OMAHA, Neb. (AP) — Newspaper publisher Lee Enterprises is facing renewed pressure from a hedge fund to speed up its transition to digital publishing and consider adding new digital-savvy leaders to its board after successfully fighting off a hostile takeover from a different hedge fund.

Lee’s largest shareholder, Cannell Capital, this week disclosed buying nearly 20,000 more of the company’s shares, giving it a 9.1% stake. The fund’s head, Carlo Cannell, said he thinks Lee needs new board members and executives with experience running a digital publishing business.

“I have some confidence in (Lee’s) management — not a lot,” Cannell said in an interview. “I have great or very little confidence in the board depending on which board member you are referring to.”

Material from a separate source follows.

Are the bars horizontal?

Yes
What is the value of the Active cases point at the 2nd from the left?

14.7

Cannell Capital has been prodding Lee to make changes for several years. That includes running a 2019 campaign encouraging shareholders to vote against three board members, including Lee Chairman Mary Junck, and announcing last September that it planned to vote against all incumbent Lee board members.

Cannell Capital and another hedge fund that owns a large stake in Lee, Praetorian Capital, also questioned the amount Lee spent on advisors as it was fending off a $24 per share takeover offer from another hedge fund, Alden Global Capital. But the investor who leads Praetorian, Harris Kupperman, has indicated that he is more comfortable with the company’s current direction.

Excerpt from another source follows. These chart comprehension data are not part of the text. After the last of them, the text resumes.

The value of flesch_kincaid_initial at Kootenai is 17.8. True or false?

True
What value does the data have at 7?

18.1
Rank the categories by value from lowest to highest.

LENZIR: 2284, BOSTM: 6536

Cannell estimated that Lee spent somewhere between $3 million and $5 million on advice from investment bankers and lawyers during the proxy fight with Alden — an amount he suggested might have been better spent on the company’s journalists. Kupperman agreed.

“I think the shareholders would have voted for the current guys, and they could have saved a few million dollars,” Kupperman said.

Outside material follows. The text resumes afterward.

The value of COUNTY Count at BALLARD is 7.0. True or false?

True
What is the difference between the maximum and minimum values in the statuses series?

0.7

Lee publishes dozens of newspapers including the St. Louis Post-Dispatch, Buffalo News, Omaha World-Herald and nearly every other daily newspaper in Nebraska. The chain expanded significantly in 2020 when it bought all of Berkshire Hathaway’s newspapers and Warren Buffett endorsed Lee as the best long-term steward for the publications.

Lee executives have defended the progress they are making in the company’s digital transition. Lee representatives declined to respond to Cannell’s questions Thursday, but the company will update investors again next month when it releases its next earnings report.

Lee said last quarter that it had 450,000 digital-only subscribers and it expects that number to grow to 900,000 by 2026. The Davenport, Iowa-based company said its digital ad and subscription revenue grew 17%, although its profit in the three-month period that ended Dec. 26 declined nearly 20% to $13.2 million.

Kupperman said he is making a long-term investment with his 7.3% stake in the business and he thinks Lee is “on the right path in terms of growing the digital subscribers.”

The pressure on Lee isn’t likely to let up anytime soon, said Tim Franklin, senior associate dean of Northwestern University’s Medill journalism school and the former president of the Poynter Institute, the media think tank and nonprofit owner of the Tampa Bay Times. He noted hedge funds aren’t known for their patience in waiting for companies to grow their stock prices or profit margins.

But he said Lee — like all print media companies — is in the middle of the difficult transition from relying on print publication revenue to digital. The newspaper industry has been contracting for years as more readers shift online and companies cut back on print ads.

“All news organizations, including Lee, are trying to walk this balancing act of preserving as much of their print revenue as they possibly can at the same time that they’re trying to grow digital revenue,” Franklin said. “And that needs to be done with great delicacy because the fate of news organizations may hang in the balance of getting this right.”

Lee fought strongly against Alden’s takeover bid because the New York-based hedge fund has a reputation for imposing extreme cost cuts and deep layoffs at the newspapers it owns, which includes all the Tribune papers it bought last year.

Alden hasn’t said what its plans are for its 6.3% Lee stake after its takeover bid failed, and an Alden spokeswoman didn’t respond to questions this week. The two other hedge funds with larger stakes in Lee have said they believed the company is worth significantly more than what Alden offered.

Rick Edmonds, Poynter’s media analyst, said it appears that investors expected Alden to raise its bid or a bidding war to break out because Lee’s share price soared to $44.43 early this year before falling back to $25.51 Thursday. That might open the door for another potential buyer.